Parenting is going really downhill; they’re not providing their children with leadership. Then the computers are starting to take over. If you don’t provide your children with leadership, of course will turn somewhere else.

They were going towards all these gaming things, the games that were on there were violent, so it just started from there. You know, you look at a 12-year-old girl these days, and that’s pretty much what she looks like.

It’s like you can’t even I feel sorry for men who are looking at women. I saw a guy the other day, checking out this girl, and I said to him, “You know, she’s about 13 years old,” and he went, “No way! She’s like 25.”
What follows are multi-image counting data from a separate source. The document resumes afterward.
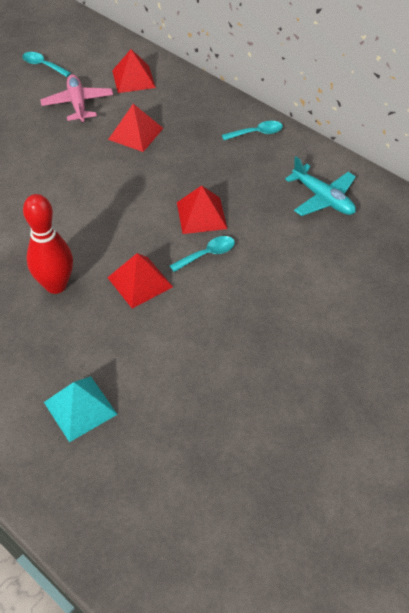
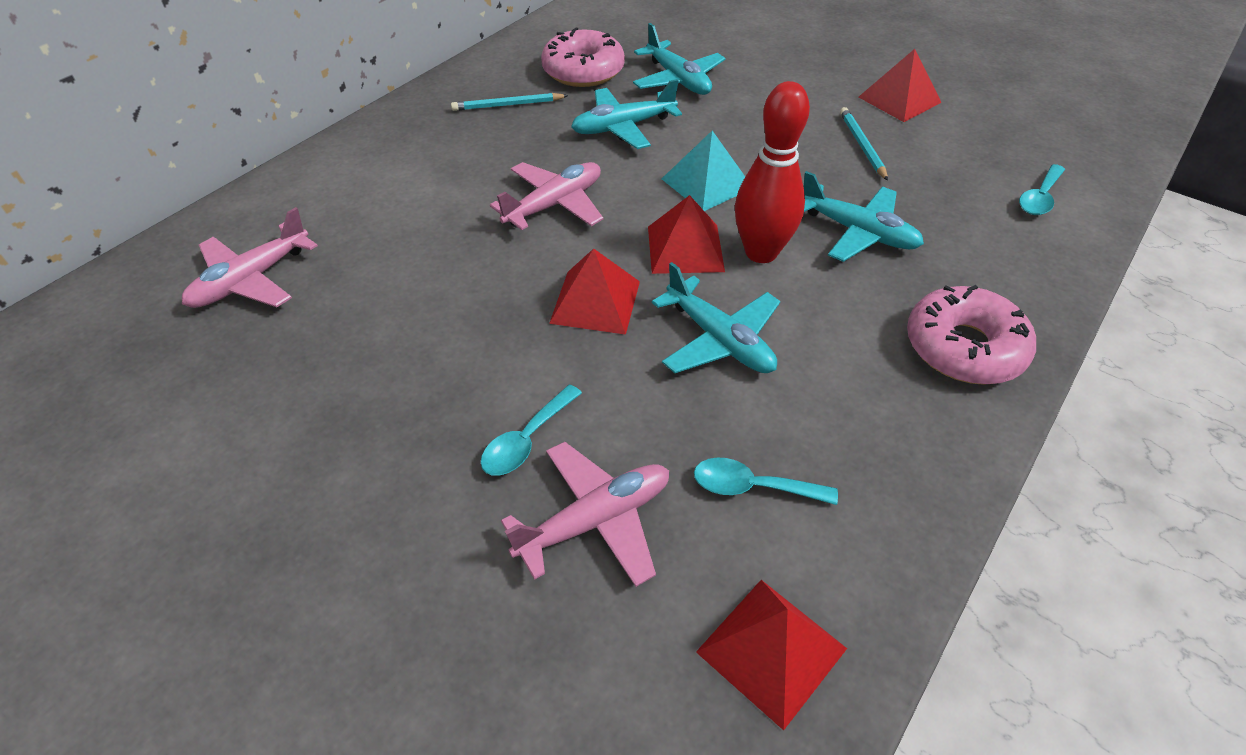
pink donut: 0 -> 2
pink plane: 1 -> 3
turquoise pencil: 0 -> 2
turquoise plane: 1 -> 4

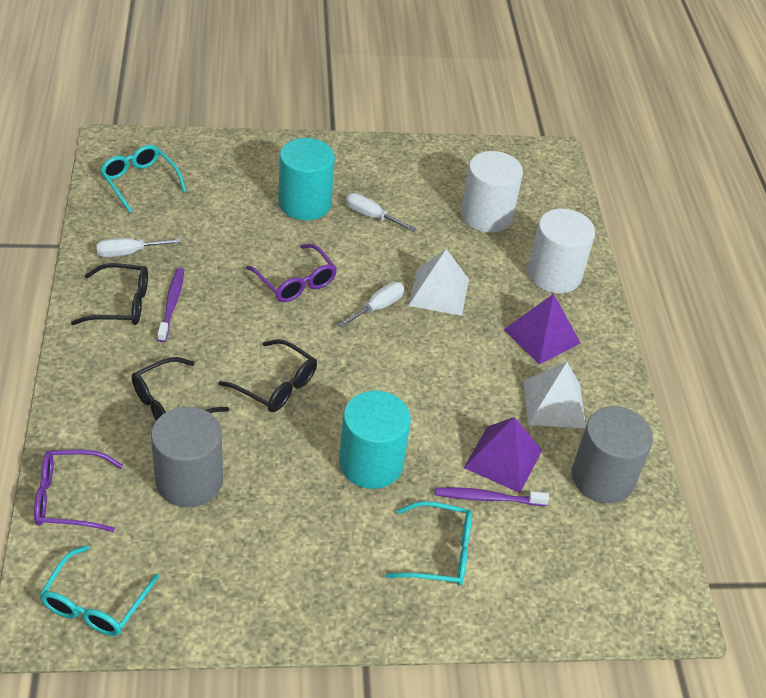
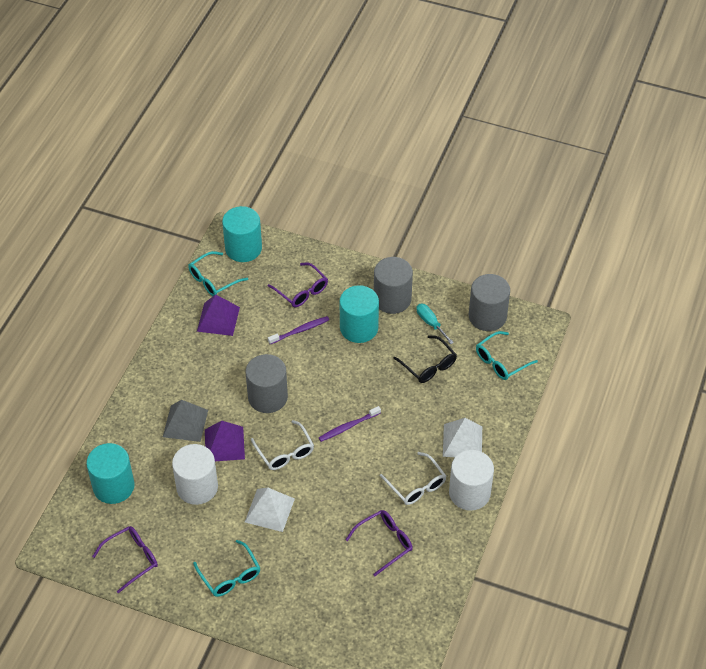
black glasses: 3 -> 1
grey cylinder: 2 -> 3
grey pyramid: 0 -> 1
purple glasses: 2 -> 3
turquoise cylinder: 2 -> 3
turquoise screwdriver: 0 -> 1
white glasses: 0 -> 2
white screwdriver: 3 -> 0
I said, “No, she’s like 13, I just saw her in school the other day.”

So, he’s like running, you know, after that.

But the big difference with this: now we’ve got the Internet. I remember when my kids were younger, I used to go to these school meetings at night, where they’d say, “Here’s how you block your kids from seeing all this horrible stuff on the Internet.” I was at the back, laughing.

I thought, were we ever going to be able to outsmart young people when it came to technology? Like, what are we thinking? I was the only one that wasn’t going, “Oh, yes.” I was at the back, like, “This is useless.”

They’re always going to be smarter than us because to them, it isn’t technology. It’s just like buttering toast. It’s everyday to them.